#### EXERCISE PROMPT
Scan the data below for lines holding the word "that", and copy each line found.

#### DATA FOR ANALYSIS
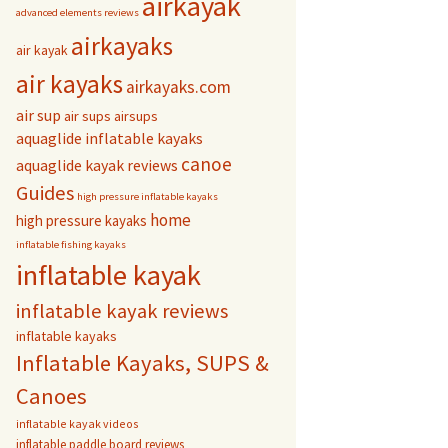
airkayak
advanced elements reviews
airkayaks
air kayak
air kayaks
airkayaks.com
air sup
air sups
airsups
aquaglide inflatable kayaks
canoe
aquaglide kayak reviews
Guides
high pressure inflatable kayaks
home
high pressure kayaks
inflatable fishing kayaks
inflatable kayak
inflatable kayak reviews
inflatable kayaks
Inflatable Kayaks, SUPS &
Canoes
inflatable kayak videos
inflatable paddle board reviews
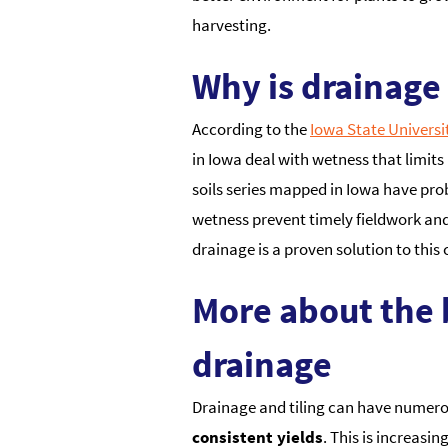
harvesting.
Why is drainage
According to the
Iowa State Universi
in Iowa deal with wetness that limits 
soils series mapped in Iowa have pr
wetness prevent timely fieldwork and
drainage is a proven solution to this 
More about the 
drainage
Drainage and tiling can have numerous
consistent yields
. This is increasi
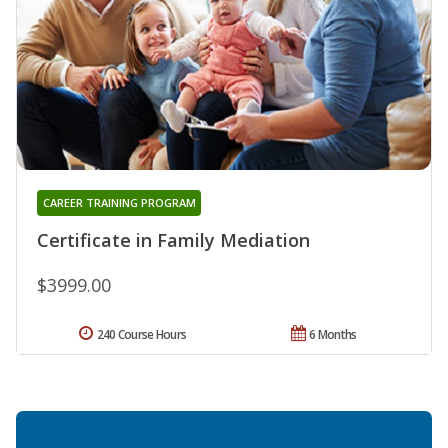
CAREER TRAINING PROGRAM
Certificate in Family Mediation
$3999.00
240 Course Hours
6 Months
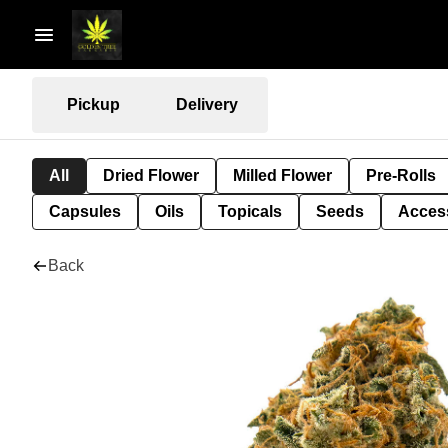
Pickup
Delivery
All
Dried Flower
Milled Flower
Pre-Rolls
Capsules
Oils
Topicals
Seeds
Acces
Back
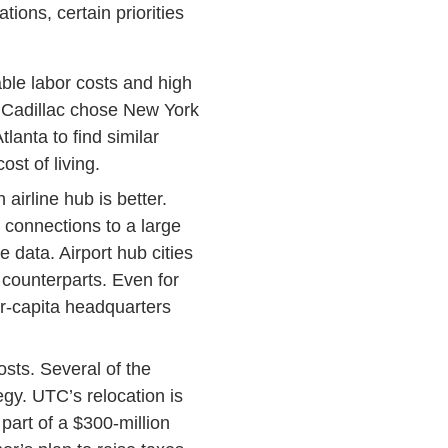
ons, certain priorities
nable labor costs and high
nd Cadillac chose New York
lanta to find similar
st of living.
airline hub is better.
 connections to a large
 data. Airport hub cities
counterparts. Even for
er-capita headquarters
osts. Several of the
gy. UTC’s relocation is
part of a $300-million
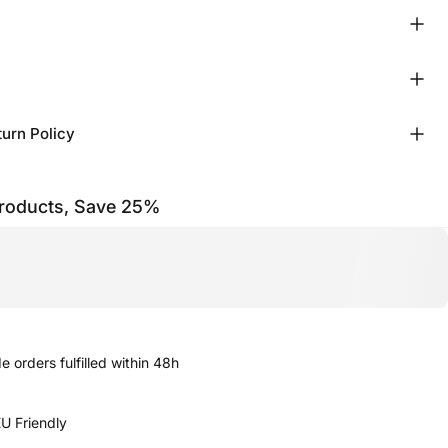
turn Policy
products, Save 25%
 orders fulfilled within 48h
U Friendly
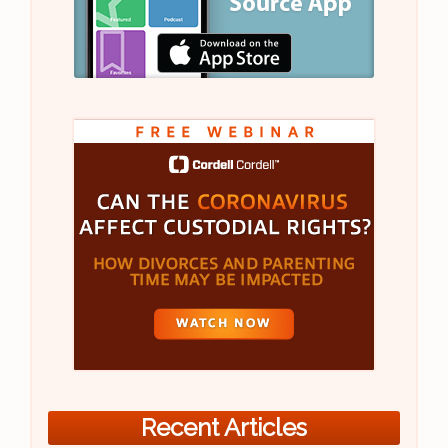
Recent Articles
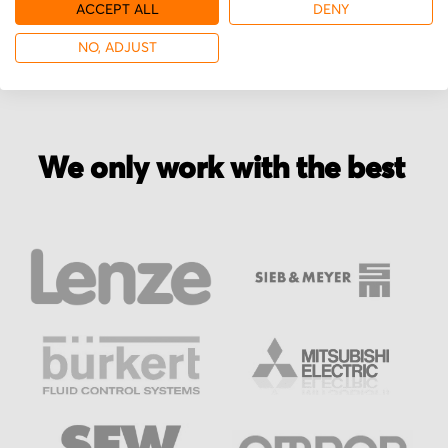
More from Bautz
ACCEPT ALL
DENY
NO, ADJUST
We only work with the best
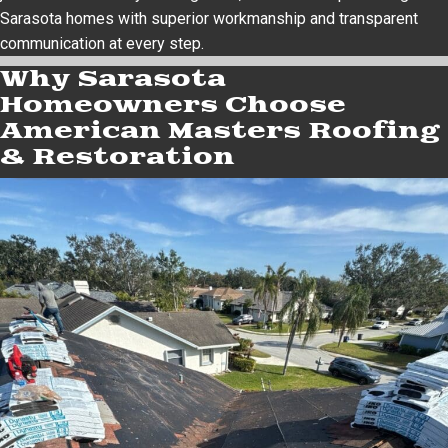
Sarasota homes with superior workmanship and transparent
communication at every step.
Why Sarasota
Homeowners Choose
American Masters Roofing
& Restoration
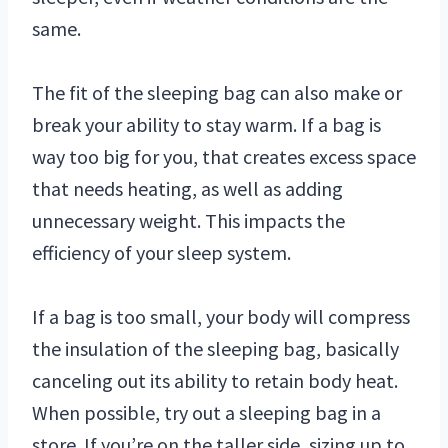
same.
The fit of the sleeping bag can also make or
break your ability to stay warm. If a bag is
way too big for you, that creates excess space
that needs heating, as well as adding
unnecessary weight. This impacts the
efficiency of your sleep system.
If a bag is too small, your body will compress
the insulation of the sleeping bag, basically
canceling out its ability to retain body heat.
When possible, try out a sleeping bag in a
store. If you’re on the taller side, sizing up to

#### OUTPUT OF THE TASK
in Iowa deal with wetness that limits 
way too big for you, that creates excess space
that needs heating, as well as adding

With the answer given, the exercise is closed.